> 提供テキスト
------------

コラム

インドR&D市場~世界7位の投資額に従事者数は1.5倍増。日系企業も開発拠点を続々新設、官民連携がより強化~

Published on
Nov 5, 2019

市場規模

ユネスコが2017年に発表した「UIS 2017 R&D Statistics Survey」[i]によると、世界161か国・テリトリーにおける研究開発投資額(購買力平価PPP換算)において、インドは7位となった。その総額は480.63億米ドル、その内訳は政府支出が60.5%、産業支出が35.5%、学術支出が4%を占めた。

                                                                       【UIS 2017 R&D支出国別ランキング】(単位:10億米ドル ー PPP換算)[ii-1] [ii-2]

市場動向

多国籍企業(Multinational Corporation:MNC)がインド国内に保有する研究開発施設数は順調に伸びており、2010年の721施設から2015年は928施設に増加。2018年には1,000施設を突破した。従業者数も施設数を上回る伸びで伸長、1施設あたりの従業者数は2010年の282.9人から2018年には432.8人と1.5倍増となった。

                                                                        【多国籍企業の保有するインド国内の研究開発施設数・従業者数の推移】[iii-1] [iii-2] [iii-3]

2015年における研究開発の従業者数内訳で、業界別で最も多いのはソフトウェア・インターネット業界で、121,650人と全従業者数の38%を占める。次いで電気・電子機器業界、通信・ネットワーク業界、自動車業界がそれぞれ約3万人と横並びの状態にある。都市ではバンガロールが圧倒的であり、全体の半数近くを占める。

【業界別・都市別研究開発従業者数(2015年】

企業動向
前出の「2016年EU産業研究開発投資スコアボード」によると、2015年度の世界トップ2,500社のランキングに含まれるインド企業10社の中で、最も支出額が多かったのは自動車業界のTata Motorsで1,944億4千万ルピー(JSR除いても239.8億ルピーでインド1位)、次いで製薬・バイオテックのSun Pharmaが223.4億ルピーとなっている。下記に当該インド企業10社と、上位2社の概要を挙げる。

------------

> 提供記録
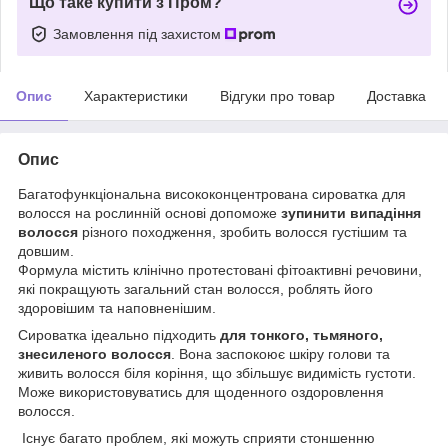
Що таке купити з Пром?
Замовлення під захистом
Опис
Характеристики
Відгуки про товар
Доставка
Опис
Багатофункціональна висококонцентрована сироватка для
волосся на рослинній основі допоможе
зупинити випадіння
волосся
різного походження, зробить волосся густішим та
довшим.
Формула містить клінічно протестовані фітоактивні речовини,
які покращують загальний стан волосся, роблять його
здоровішим та наповненішим.
Сироватка ідеально підходить
для тонкого, тьмяного,
знесиленого волосся
. Вона заспокоює шкіру голови та
живить волосся біля коріння, що збільшує видимість густоти.
Може використовуватись для щоденного оздоровлення
волосся.
Існує багато проблем, які можуть сприяти стоншенню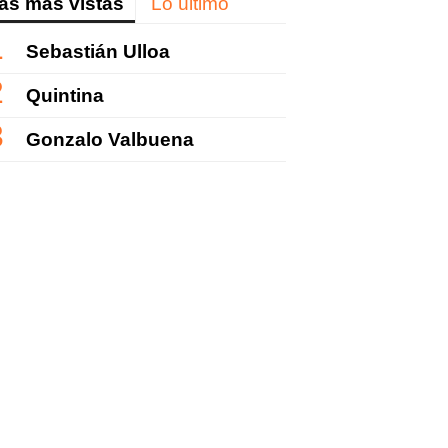
as más vistas
Lo último
Sebastián Ulloa
Quintina
Gonzalo Valbuena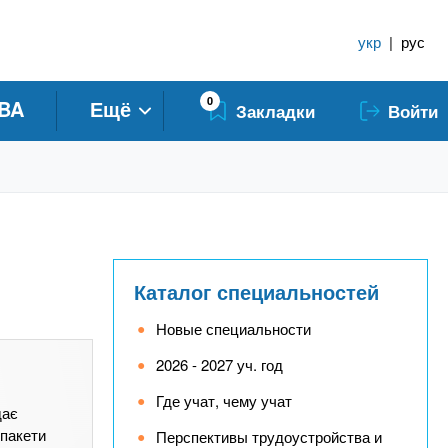
укр
|
рус
0
BA
Ещё
Закладки
Войти
Каталог специальностей
Новые специальности
2026 - 2027 уч. год
Где учат, чему учат
дає
 пакети
Перспективы трудоустройства и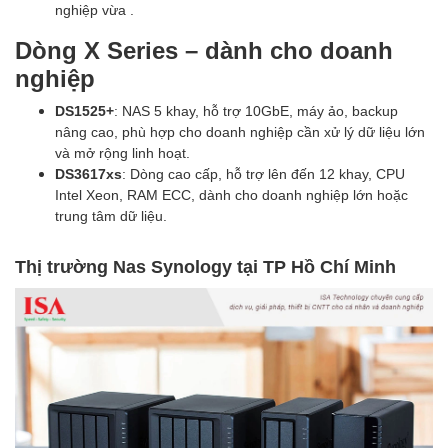
nghiệp vừa .
Dòng X Series – dành cho doanh
nghiệp
DS1525+
: NAS 5 khay, hỗ trợ 10GbE, máy ảo, backup
nâng cao, phù hợp cho doanh nghiệp cần xử lý dữ liệu lớn
và mở rộng linh hoạt.
DS3617xs
: Dòng cao cấp, hỗ trợ lên đến 12 khay, CPU
Intel Xeon, RAM ECC, dành cho doanh nghiệp lớn hoặc
trung tâm dữ liệu.
Thị trường Nas Synology tại TP Hồ Chí Minh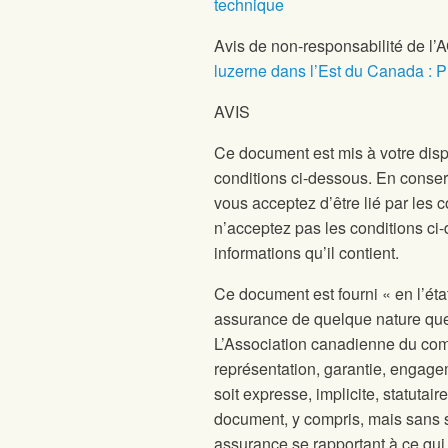
technique
Avis de non-responsabilité de l
luzerne dans l’Est du Canada : Pl
AVIS
Ce document est mis à votre dispo
conditions ci-dessous. En conserv
vous acceptez d’être lié par les c
n’acceptez pas les conditions ci
informations qu’il contient.
Ce document est fourni « en l’ét
assurance de quelque nature que 
L’Association canadienne du co
représentation, garantie, engage
soit expresse, implicite, statutai
document, y compris, mais sans s’
assurance se rapportant à ce qui su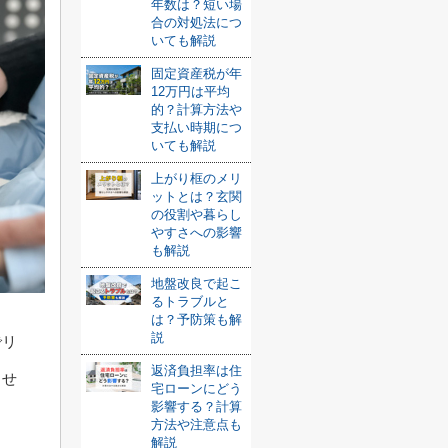
年数は？短い場
合の対処法につ
いても解説
固定資産税が年
12万円は平均
的？計算方法や
支払い時期につ
いても解説
上がり框のメリ
ットとは？玄関
の役割や暮らし
やすさへの影響
も解説
地盤改良で起こ
るトラブルと
は？予防策も解
説
でリ
返済負担率は住
ませ
宅ローンにどう
影響する？計算
方法や注意点も
解説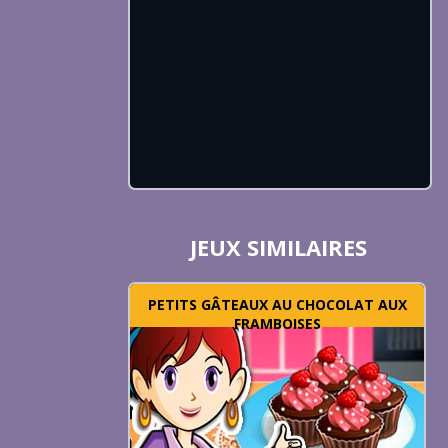
JEUX SIMILAIRES
PETITS GÂTEAUX AU CHOCOLAT AUX
FRAMBOISES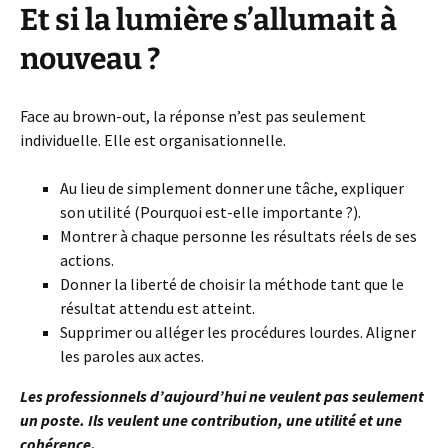
Et si la lumière s’allumait à
nouveau ?
Face au brown-out, la réponse n’est pas seulement
individuelle. Elle est organisationnelle.
Au lieu de simplement donner une tâche, expliquer
son utilité (Pourquoi est-elle importante ?).
Montrer à chaque personne les résultats réels de ses
actions.
Donner la liberté de choisir la méthode tant que le
résultat attendu est atteint.
Supprimer ou alléger les procédures lourdes. Aligner
les paroles aux actes.
Les professionnels d’aujourd’hui ne veulent pas seulement
un poste. Ils veulent une contribution, une utilité et une
cohérence.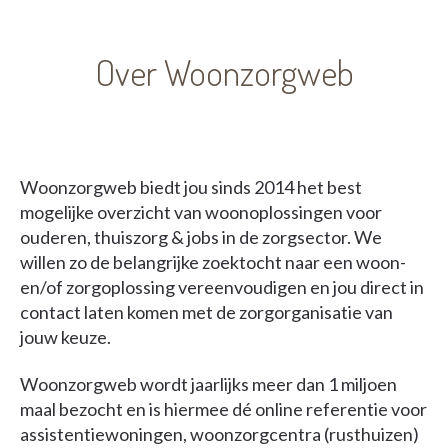
Over Woonzorgweb
Woonzorgweb biedt jou sinds 2014 het best
mogelijke overzicht van woonoplossingen voor
ouderen, thuiszorg & jobs in de zorgsector. We
willen zo de belangrijke zoektocht naar een woon-
en/of zorgoplossing vereenvoudigen en jou direct in
contact laten komen met de zorgorganisatie van
jouw keuze.
Woonzorgweb wordt jaarlijks meer dan 1 miljoen
maal bezocht en is hiermee dé online referentie voor
assistentiewoningen, woonzorgcentra (rusthuizen)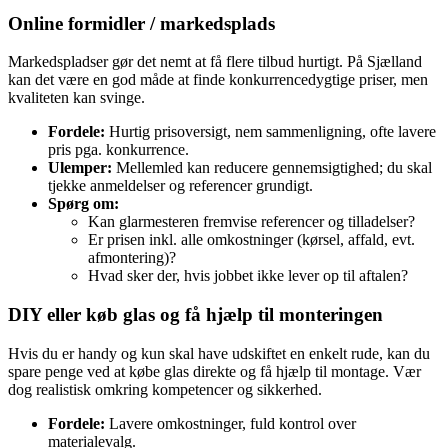
Online formidler / markedsplads
Markedspladser gør det nemt at få flere tilbud hurtigt. På Sjælland
kan det være en god måde at finde konkurrencedygtige priser, men
kvaliteten kan svinge.
Fordele:
Hurtig prisoversigt, nem sammenligning, ofte lavere
pris pga. konkurrence.
Ulemper:
Mellemled kan reducere gennemsigtighed; du skal
tjekke anmeldelser og referencer grundigt.
Spørg om:
Kan glarmesteren fremvise referencer og tilladelser?
Er prisen inkl. alle omkostninger (kørsel, affald, evt.
afmontering)?
Hvad sker der, hvis jobbet ikke lever op til aftalen?
DIY eller køb glas og få hjælp til monteringen
Hvis du er handy og kun skal have udskiftet en enkelt rude, kan du
spare penge ved at købe glas direkte og få hjælp til montage. Vær
dog realistisk omkring kompetencer og sikkerhed.
Fordele:
Lavere omkostninger, fuld kontrol over
materialevalg.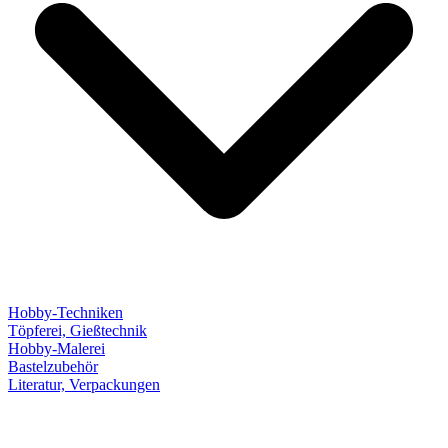
Hobby-Techniken
Töpferei, Gießtechnik
Hobby-Malerei
Bastelzubehör
Literatur, Verpackungen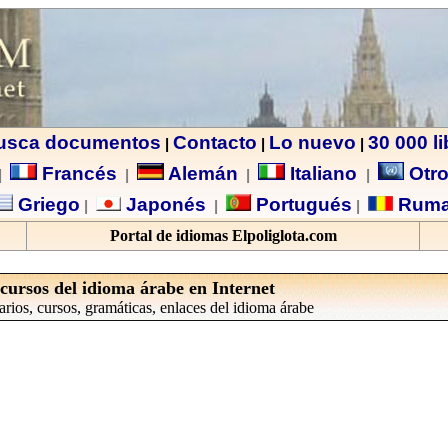
usca documentos
Contacto
Lo nuevo
30 000 l
|
|
|
Francés
Alemán
Italiano
Otro
|
|
|
|
Griego
Japonés
Portugués
Ruma
|
|
|
Portal de idiomas Elpoliglota.com
cursos del idioma árabe en Internet
rios, cursos, gramáticas, enlaces del idioma árabe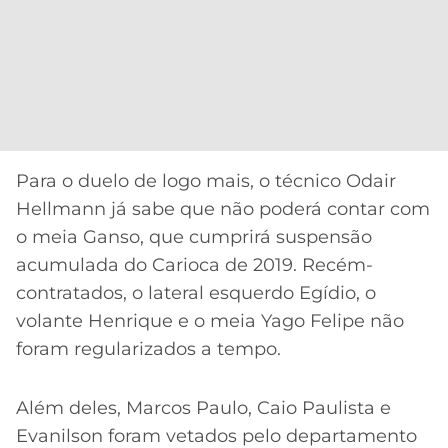
Para o duelo de logo mais, o técnico Odair
Hellmann já sabe que não poderá contar com
o meia Ganso, que cumprirá suspensão
acumulada do Carioca de 2019. Recém-
contratados, o lateral esquerdo Egídio, o
volante Henrique e o meia Yago Felipe não
foram regularizados a tempo.
Além deles, Marcos Paulo, Caio Paulista e
Evanilson foram vetados pelo departamento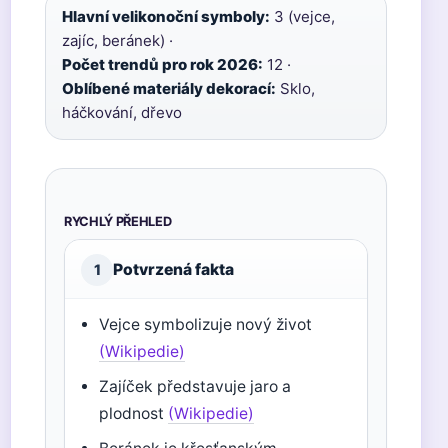
Hlavní velikonoční symboly:
3 (vejce,
zajíc, beránek) ·
Počet trendů pro rok 2026:
12 ·
Oblíbené materiály dekorací:
Sklo,
háčkování, dřevo
RYCHLÝ PŘEHLED
Potvrzená fakta
1
Vejce symbolizuje nový život
(Wikipedie)
Zajíček představuje jaro a
plodnost
(Wikipedie)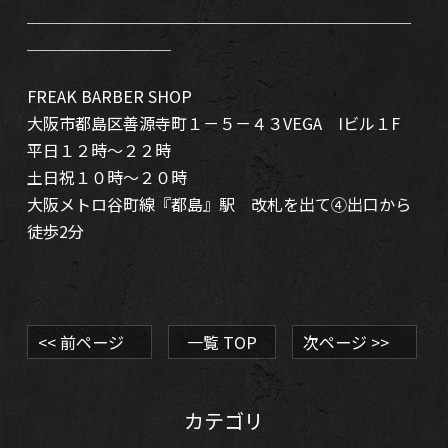
＿＿＿＿＿＿＿＿＿＿＿＿＿＿＿＿＿＿＿＿＿＿＿＿
＿＿＿＿＿＿＿＿＿
FREAK BARBER SHOP
大阪市都島区善源寺町１－５－４３VEGA Iビル１F
平日１２時～２２時
土日祝１０時～２０時
大阪メトロ谷町線『都島』駅 改札を出て④出口から
徒歩2分
<< 前ページ
一覧 TOP
次ページ >>
カテゴリ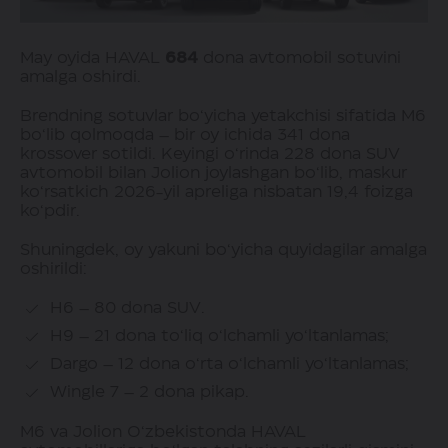
May oyida HAVAL
684
dona avtomobil sotuvini
amalga oshirdi.
Brendning sotuvlar bo‘yicha yetakchisi sifatida M6
bo‘lib qolmoqda – bir oy ichida 341 dona
krossover sotildi. Keyingi o‘rinda 228 dona SUV
avtomobil bilan Jolion joylashgan bo‘lib, maskur
ko‘rsatkich 2026-yil apreliga nisbatan 19,4 foizga
ko‘pdir.
Shuningdek, oy yakuni bo‘yicha quyidagilar amalga
oshirildi:
H6 – 80 dona SUV.
H9 – 21 dona to‘liq o‘lchamli yo‘ltanlamas;
Dargo – 12 dona o‘rta o‘lchamli yo‘ltanlamas;
Wingle 7 – 2 dona pikap.
M6 va Jolion O‘zbekistonda HAVAL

------------

> 作業指示 1
インドR&D市場のコラムの要点を2文でまとめてください。
> 作業指示 2
インドR&D市場のコラムのうち、「ユネスコが2017年に発表した「UIS 2017 R&D」で始まり「り、全体の半数近くを占める。」で終わる部分を、一字一句変えずに出力してください。
> 作業指示 3
インドR&D市場のコラムで「2015年における研究開発の従業者数内訳で」から始まる段落を、主な事実を残したまま箇条書きに書き直してください。

> 回答 1
ユネスコが2017年に発表した調査によると、インドの研究開発投資額は480.63億米ドルで世界7位であり、その60.5%を政府支出が占めました。多国籍企業がインド国内に保有する研究開発施設は2018年に1,000施設を突破し、1施設あたりの従業者数は2010年の282.9人から432.8人へと1.5倍に増えました。

> 回答 2
ユネスコが2017年に発表した「UIS 2017 R&D Statistics Survey」[i]によると、世界161か国・テリトリーにおける研究開発投資額(購買力平価PPP換算)において、インドは7位となった。その総額は480.63億米ドル、その内訳は政府支出が60.5%、産業支出が35.5%、学術支出が4%を占めた。

                                                                       【UIS 2017 R&D支出国別ランキング】(単位:10億米ドル ー PPP換算)[ii-1] [ii-2]

市場動向

多国籍企業(Multinational Corporation:MNC)がインド国内に保有する研究開発施設数は順調に伸びており、2010年の721施設から2015年は928施設に増加。2018年には1,000施設を突破した。従業者数も施設数を上回る伸びで伸長、1施設あたりの従業者数は2010年の282.9人から2018年には432.8人と1.5倍増となった。

                                                                        【多国籍企業の保有するインド国内の研究開発施設数・従業者数の推移】[iii-1] [iii-2] [iii-3]

2015年における研究開発の従業者数内訳で、業界別で最も多いのはソフトウェア・インターネット業界で、121,650人と全従業者数の38%を占める。次いで電気・電子機器業界、通信・ネットワーク業界、自動車業界がそれぞれ約3万人と横並びの状態にある。都市ではバンガロールが圧倒的であり、全体の半数近くを占める。

> 回答 3
- 2015年の研究開発従業者数は、業界別ではソフトウェア・インターネット業界が最も多く、121,650人で全体の38%を占める。
- 電気・電子機器、通信・ネットワーク、自動車の各業界が、それぞれ約3万人で横並びとなっている。
- 都市別ではバンガロールが圧倒的で、全体の半数近くを占める。